Cannabis Chatter in Germany

 Since the election....it's almost daily chatter now going on....how cannabis will be legalized by the incoming Scholz government (SPD-Greens-FDP).

N-TV picked up the topic this morning.

The pieces and parts to the chatter?  You have to go and legalize cultivation and farming....connected to marijuana/cannabis, as the first step.

Then you have to allow transport around Germany....via some type of license.

Finally, you have to allow a legal sales shop atmosphere to exist (like in Amsterdam).

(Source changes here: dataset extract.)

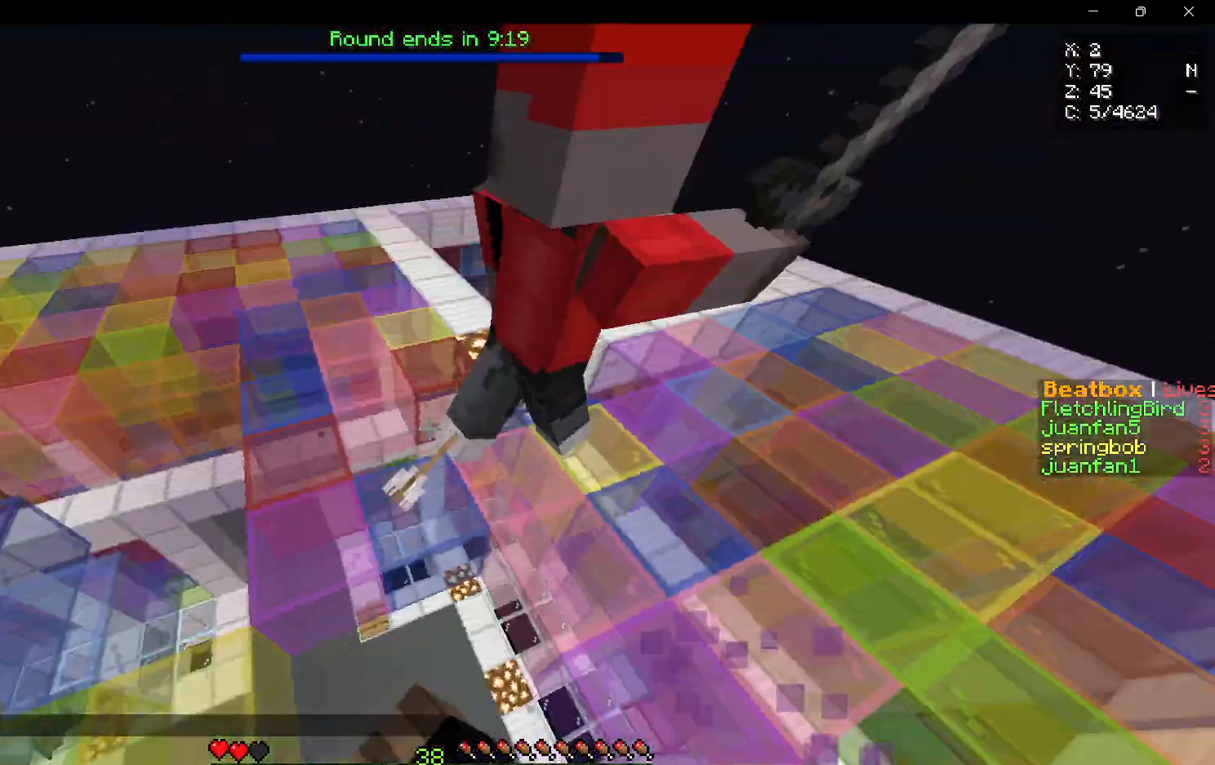
{"keys": ["a", "w"], "mouse": ["left"], "events": [[133, "w", "up"], [467, "w", "down"]]}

The amount on a sale?  This has conflicting views....some folks think that 15 grams is the max (FDP Party position).  Some folks suggest a max of 30 grams (the Green Party).  I should note here....at any shop in Amsterdam....5 grams is the normal max.  Thirty grams?  Even a daily-smoker probably would have enough for two weeks minimum.

What the German government says about occasional-smokers (at least once a month) of cannabis in numbers?  They suggest 1.2-million.  On the number they mention....I'd suggest it's way off, and just in a urbanized location like Frankfurt....probably 20-percent of the adult population is the occasional user.

As for taxation?  Somewhere in this legalization effort....they have to cover the tax issue, and this might be the shocker to users....that with legalization and taxation....you might be paying the standard price today (being illegal) and 10-percent more on top of that for taxes.  

How I expect this to go?  A commission gets formed in January, to evaluate the Amsterdam model of rules/regulations.  By April, they report back, and by May....cultivation and movement rules are in place, with shops able to open (by license form) by mid-summer of 2022.  Yes, Amsterdam-like coffee shops open in Berlin, Hamburg, and Frankfurt by late-summer.  The only shock?  Illegal sales still being cheaper than the legal sales?  Yeah, that's my general prediction.  Oh, and 15 to 30 gram limit?  It'll never occur....it'll be something like 5 to 10 grams per purchase.